**Quoted passage**.

This is a generic problem with pg_dump. Since it does not quote all column
names, pg_restore may fail whenever migrating to a new version.
Solution: pg_dump should quote *all* column-names, no matter if they are
keywords or not.
"Hartmut Goebel" <h.goebel@goebel-consult.de> wrote:
Description: pg_dump does not quote column names ->
pg_restore may fail when upgrading
If a 8.3 table contains a column named "window", the dump can not
be restored into a 8.4 database. Reasons: a) "window" is a new
keyword in 8.4 b) pg_dump does not quote column names.
Note that the documentation recommends always running pg_dump using
the executable from the target version, not the source version. Are
you using the pg_dump executable from 8.4?
-Kevin
Am 03.06.2010 15:43, schrieb Kevin Grittner:
Note that the documentation recommends always running pg_dump using
the executable from the target version, not the source version. Are
you using the pg_dump executable from 8.4?
I dumped with the executable form 8.3.
8.4 did not allow accessing the 8.3 database, thus I needed to dump
using the 8.3 executable.
--
Schönen Gruß - Regards
Hartmut Goebel
Dipl.-Informatiker (univ.), CISSP, CSSLP
Goebel Consult
Spezialist für IT-Sicherheit in komplexen Umgebungen
http://www.goebel-consult.de
Monatliche Kolumne: http://www.cissp-gefluester.de/
Goebel Consult mit Mitglied bei http://www.7-it.de
Attachments:
"Hartmut Goebel" <h.goebel@goebel-consult.de> writes:
If a 8.3 table contains a column named "window", the dump can not be
restored into a 8.4 database. Reasons: a) "window" is a new keyword in 8.4
b) pg_dump does not quote column names.
This is one of the cases where it's helpful to use the newer version's
pg_dump.
Solution: pg_dump should quote *all* column-names, no matter if they are
keywords or not.
That was considered and rejected long ago. Readability of the dump
script is something that we put a nonzero value on.
regards, tom lane
Hartmut Goebel <h.goebel@goebel-consult.de> wrote:
I dumped with the executable form 8.3.
That's not expected to work for an upgrade to 8.4.
8.4 did not allow accessing the 8.3 database
What do you mean? (What did you try and what happened?)
-Kevin
Am 03.06.2010 16:16, schrieb Kevin Grittner:
8.4 did not allow accessing the 8.3 database
What do you mean? (What did you try and what happened?)
If upgraded the rpm-packages from 8.3 to 8.4. Then postgres failed
starting (something like "Database version mismatch"). So I downgraded
to 8.3, pg_dump'ed there, upgraded and pg_restore'd.
Since 8.4 was not willed to work in the 8.3 database files, I expected
this being a correct upgrade path.
--
Schönen Gruß - Regards
Hartmut Goebel
Attachments:
Hartmut Goebel <h.goebel@goebel-consult.de> wrote:
If upgraded the rpm-packages from 8.3 to 8.4. Then postgres failed
starting (something like "Database version mismatch").
You need to be running the old server using 8.3 software and while
using pg_dump from 8.4 software. Does your packager provide some
way to install the new version at a different location? If not, is
there a separate machine on which you could install 8.4?

**Source material**.

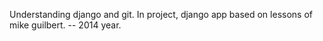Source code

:Understanding django and git.
In project, django app based on lessons of mike guilbert.
-- 2014 year.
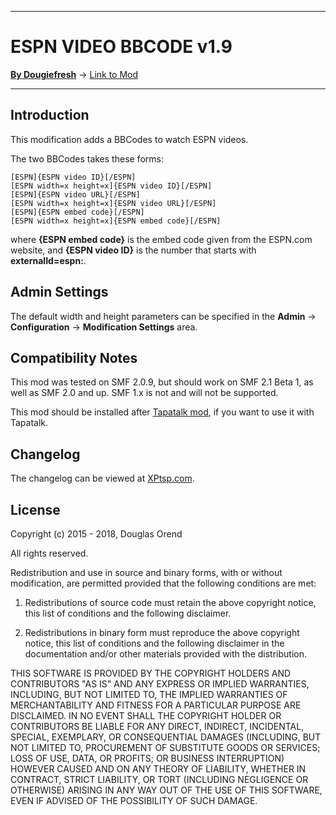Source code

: --------

# ESPN VIDEO BBCODE v1.9

[**By Dougiefresh**](http://www.simplemachines.org/community/index.php?action=profile;u=253913) -> [Link to Mod](http://custom.simplemachines.org/mods/index.php?mod=4057)

--------

## Introduction
This modification adds a BBCodes to watch ESPN videos.

The two BBCodes takes these forms:
    
    [ESPN]{ESPN video ID}[/ESPN]
    [ESPN width=x height=x]{ESPN video ID}[/ESPN]
    [ESPN]{ESPN video URL}[/ESPN]
    [ESPN width=x height=x]{ESPN video URL}[/ESPN]
    [ESPN]{ESPN embed code}[/ESPN]
    [ESPN width=x height=x]{ESPN embed code}[/ESPN]
    
where **{ESPN embed code}** is the embed code given from the ESPN.com website, and **{ESPN video ID}** is the number that starts with **externalId=espn:**.

## Admin Settings
The default width and height parameters can be specified in the **Admin** -> **Configuration** -> **Modification Settings** area.

## Compatibility Notes
This mod was tested on SMF 2.0.9, but should work on SMF 2.1 Beta 1, as well as SMF 2.0 and up.  SMF 1.x is not and will not be supported.

This mod should be installed after [Tapatalk mod](https://www.tapatalk.com/download_SimpleMachines.php), if you want to use it with Tapatalk.

## Changelog
The changelog can be viewed at [XPtsp.com](http://www.xptsp.com/board/free-modifications/espn-video-bbcode/?tab=1).

## License
Copyright (c) 2015 - 2018, Douglas Orend

All rights reserved.

Redistribution and use in source and binary forms, with or without modification, are permitted provided that the following conditions are met:

1. Redistributions of source code must retain the above copyright notice, this list of conditions and the following disclaimer.

2. Redistributions in binary form must reproduce the above copyright notice, this list of conditions and the following disclaimer in the documentation and/or other materials provided with the distribution.

THIS SOFTWARE IS PROVIDED BY THE COPYRIGHT HOLDERS AND CONTRIBUTORS "AS IS" AND ANY EXPRESS OR IMPLIED WARRANTIES, INCLUDING, BUT NOT LIMITED TO, THE IMPLIED WARRANTIES OF MERCHANTABILITY AND FITNESS FOR A PARTICULAR PURPOSE ARE DISCLAIMED. IN NO EVENT SHALL THE COPYRIGHT HOLDER OR CONTRIBUTORS BE LIABLE FOR ANY DIRECT, INDIRECT, INCIDENTAL, SPECIAL, EXEMPLARY, OR CONSEQUENTIAL DAMAGES (INCLUDING, BUT NOT LIMITED TO, PROCUREMENT OF SUBSTITUTE GOODS OR SERVICES; LOSS OF USE, DATA, OR PROFITS; OR BUSINESS INTERRUPTION) HOWEVER CAUSED AND ON ANY THEORY OF LIABILITY, WHETHER IN CONTRACT, STRICT LIABILITY, OR TORT (INCLUDING NEGLIGENCE OR OTHERWISE) ARISING IN ANY WAY OUT OF THE USE OF THIS SOFTWARE, EVEN IF ADVISED OF THE POSSIBILITY OF SUCH DAMAGE.
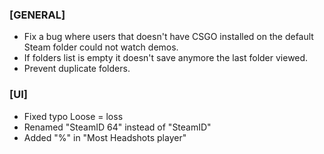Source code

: ### \[GENERAL\]

- Fix a bug where users that doesn't have CSGO installed on the default Steam folder could not watch demos.
- If folders list is empty it doesn't save anymore the last folder viewed.
- Prevent duplicate folders.

### \[UI\]

- Fixed typo Loose = loss
- Renamed "SteamID 64" instead of "SteamID"
- Added "%" in "Most Headshots player"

**Instruction**. Duplicate the part of the pg_dump thread above, starting with "That was considered" and going on through "upgrade to 8.4.".

**Answer to this problem**.
That was considered and rejected long ago. Readability of the dump
script is something that we put a nonzero value on.
regards, tom lane
Hartmut Goebel <h.goebel@goebel-consult.de> wrote:
I dumped with the executable form 8.3.
That's not expected to work for an upgrade to 8.4.